Model quality assurance testing matters, of course. Whether you are considering SAP’s Ke & Kr metrics (for their mathematical optimisation models) or the Gini coefficient for a logistic regression model, you need to be assured that models are robust. Don’t be tempted to skip having a test dataset as well as a development one. You need to ensure your model is not overfitted to one set of data, as well as its ability to discriminate well across ‘deciles’.
But, there is another pitfall that I’ve seen more than once in marketing teams. That is blindly using a model because it is statistically robust, even though the actually response rate predicted to be achieved by even the top decile is low.
This is like another example of the classic pitfall for analysts, of looking only a relative performance (e.g. over indexed variables) and not also the absolute numbers (which may still be a minority). Database Marketers need to apply common sense to their application of marketing models.
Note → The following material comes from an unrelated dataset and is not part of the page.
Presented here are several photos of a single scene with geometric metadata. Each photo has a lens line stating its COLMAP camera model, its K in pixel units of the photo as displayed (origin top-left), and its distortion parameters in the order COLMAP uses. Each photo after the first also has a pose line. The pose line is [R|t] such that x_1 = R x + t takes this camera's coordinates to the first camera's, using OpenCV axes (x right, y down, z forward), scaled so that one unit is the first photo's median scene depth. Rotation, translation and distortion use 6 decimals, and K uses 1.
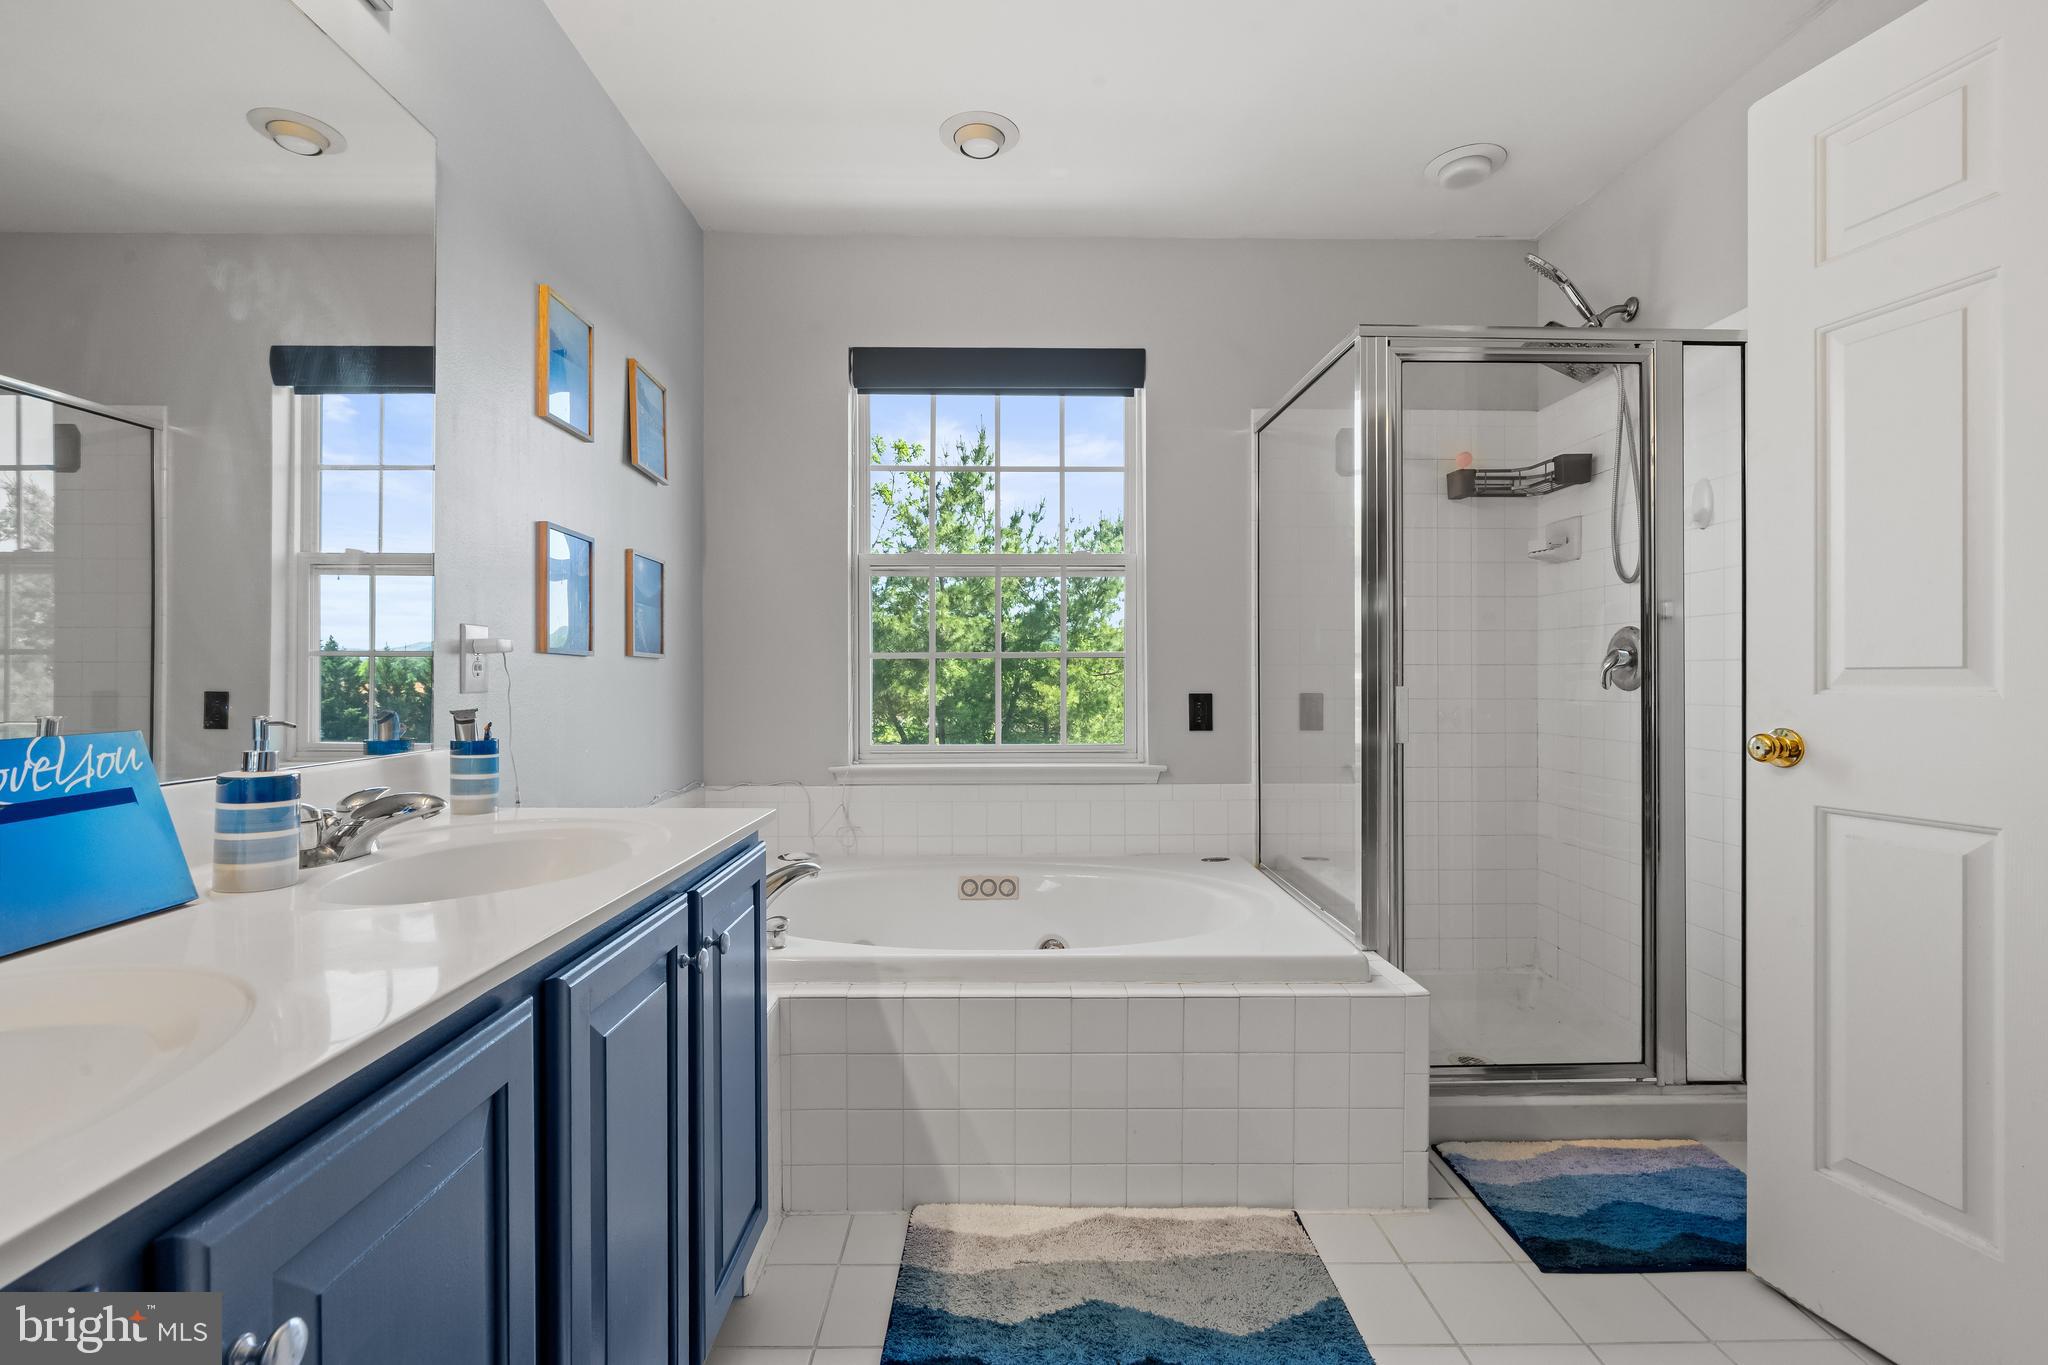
lens RADIAL K [[928.9, 0, 1029.7], [0, 928.9, 673.2], [0, 0, 1]] dist [-0.010202, 0.002736]
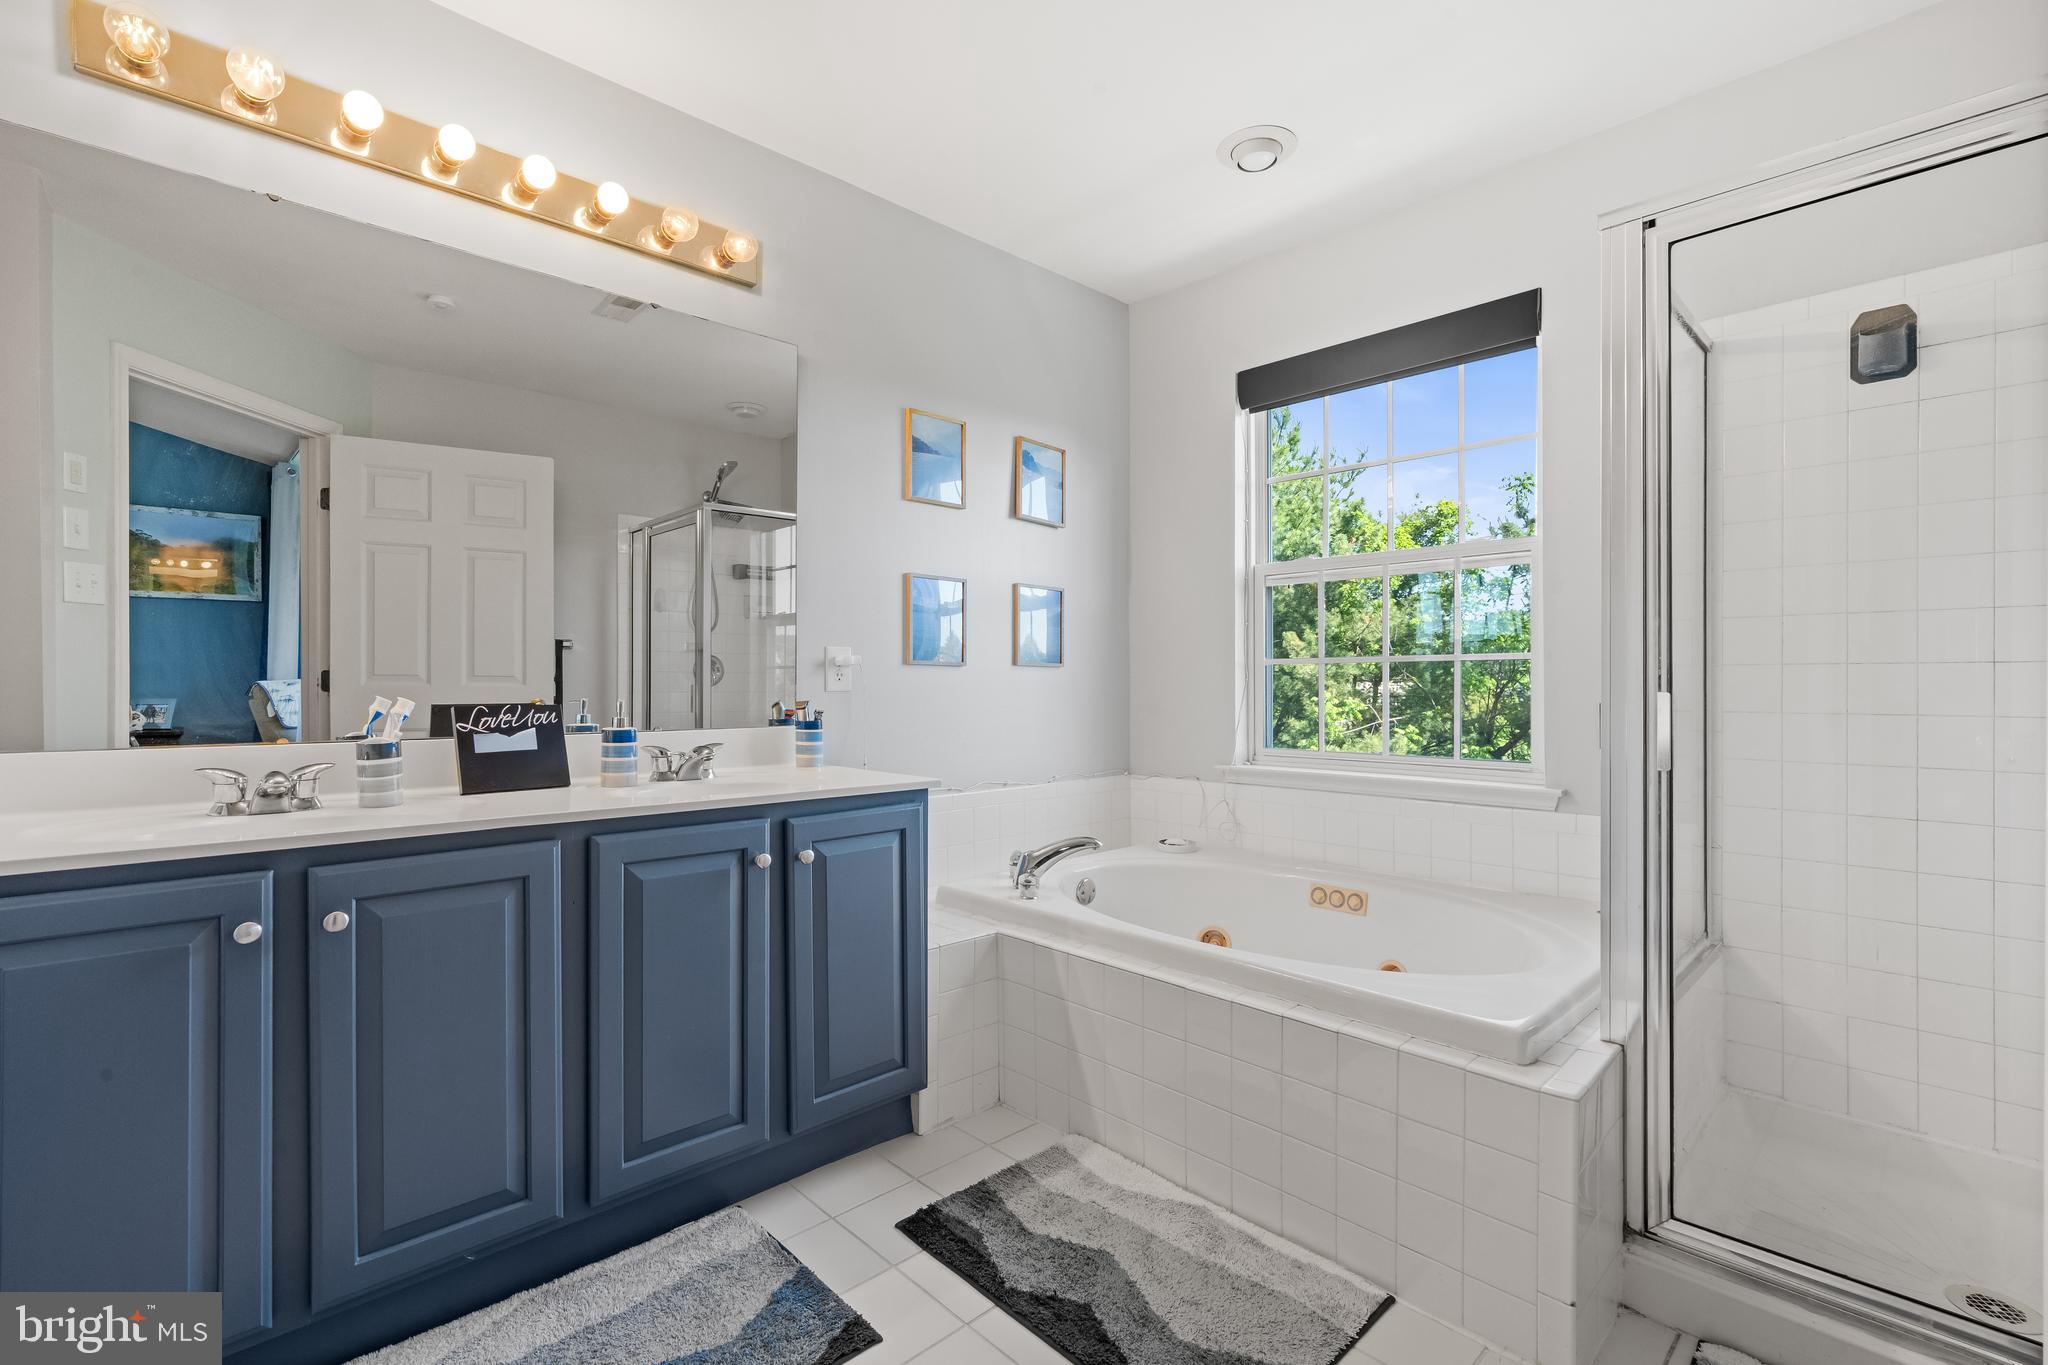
lens RADIAL K [[928.9, 0, 1042.2], [0, 928.9, 683.9], [0, 0, 1]] dist [-0.010202, 0.002736]
pose [[0.685719, 0.001465, -0.727865, 0.696679], [0.000711, 0.999996, 0.002683, 0.005068], [0.727866, -0.002358, 0.685715, 0.170335]]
That is easy to say from the comfort of my armchair. I recognise that, day-to-day, leaders of such teams are under pressure to provide improved targeting for under performing marketing campaigns. A model that outperforms ‘random’ can seem like a no brainer to use instead of no model.
Normally the cause of this situation is historically low response to past campaigns. If response rates are really low in the data, discriminating models can only take you so far. Something else is needed. Sometimes that can be a radically different proposition (perhaps based on insight generation). But it can also be use of an alternative targeting approach to generate more responses.
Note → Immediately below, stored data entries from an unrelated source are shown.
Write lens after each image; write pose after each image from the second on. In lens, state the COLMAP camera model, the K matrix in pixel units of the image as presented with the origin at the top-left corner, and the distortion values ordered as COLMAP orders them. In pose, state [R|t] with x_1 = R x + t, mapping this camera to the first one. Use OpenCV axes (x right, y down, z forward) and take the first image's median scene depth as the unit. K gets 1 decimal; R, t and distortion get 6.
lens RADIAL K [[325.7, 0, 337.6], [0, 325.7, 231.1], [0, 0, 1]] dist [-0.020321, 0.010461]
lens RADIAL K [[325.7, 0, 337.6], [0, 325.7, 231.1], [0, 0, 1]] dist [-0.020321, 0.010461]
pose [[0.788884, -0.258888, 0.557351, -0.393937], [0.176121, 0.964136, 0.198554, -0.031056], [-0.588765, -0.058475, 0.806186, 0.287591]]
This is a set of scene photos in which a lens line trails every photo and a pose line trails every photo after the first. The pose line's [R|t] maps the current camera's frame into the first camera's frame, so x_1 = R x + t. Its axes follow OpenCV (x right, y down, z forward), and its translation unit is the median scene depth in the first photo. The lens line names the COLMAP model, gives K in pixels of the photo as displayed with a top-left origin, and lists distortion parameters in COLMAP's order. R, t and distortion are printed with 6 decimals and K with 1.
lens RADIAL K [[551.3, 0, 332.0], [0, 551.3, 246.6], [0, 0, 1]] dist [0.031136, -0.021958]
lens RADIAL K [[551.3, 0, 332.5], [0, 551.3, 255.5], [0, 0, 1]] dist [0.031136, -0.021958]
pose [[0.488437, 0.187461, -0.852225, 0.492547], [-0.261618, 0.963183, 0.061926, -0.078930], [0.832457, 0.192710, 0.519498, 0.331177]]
Could event triggers help you?
We’ve mentioned before the power of timing in marketing communication targeting. Relevancy for consumers is often related to talking to them about something at the right time, or in the right context.
Targeting marketing based on event triggers also has the advantage of not requiring a high volume of past response data. Akin to the process of insight generation, a range of sources (including transactional analysis & consumer research) can help identify potential trigger events that could be appropriate times for specific offerings.
Robust analysis should still be undertaken to confirm such hypotheses. Do cohorts of consumers, for whom these events have occurred, demonstrate a higher response rate than others?
The advantage of event triggers is the potential to identify many that can be used for multiple smaller targeted campaigns, each of which should generate increased response. If sufficient volume can be generated then the ideal scenario can eventually be reached, that is targeting using a trigger combined with a filtering propensity model.
Have you avoided sleep-walking into your marketing targeting methods?
Talking of sleep walking, I’m conscious that I’ve gone on in this post. I hope it’s been useful and not induced a coma-like-state in you!
How are you doing regarding the above concerns? Are you clear on the purpose for your propensity model? Have modelling datasets been constructed appropriately to answer that question? Do you even have enough historical response data to construct models that will deliver sufficient Marketing ROI to be worthwhile? Would you be better to consider alternative targeting approaches in the meantime?
Please do share your experiences as well. Real life examples can help us all.
Meanwhile, best wishes with your modelling career, whatever form it takes!